WHAT TO WORK ON: Apart from the pictures, every entry below should be repeated exactly.

EXTRACTED RECORDS:
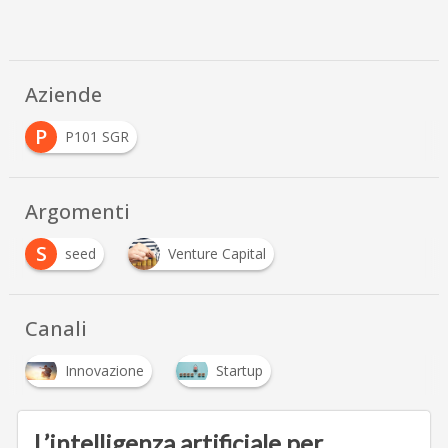
Aziende
P
P101 SGR
Argomenti
S
seed
Venture Capital
Canali
Innovazione
Startup
L’intelligenza artificiale per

RESULT OF THE TASK:
Aziende
P
P101 SGR
Argomenti
S
seed
Venture Capital
Canali
Innovazione
Startup
L’intelligenza artificiale per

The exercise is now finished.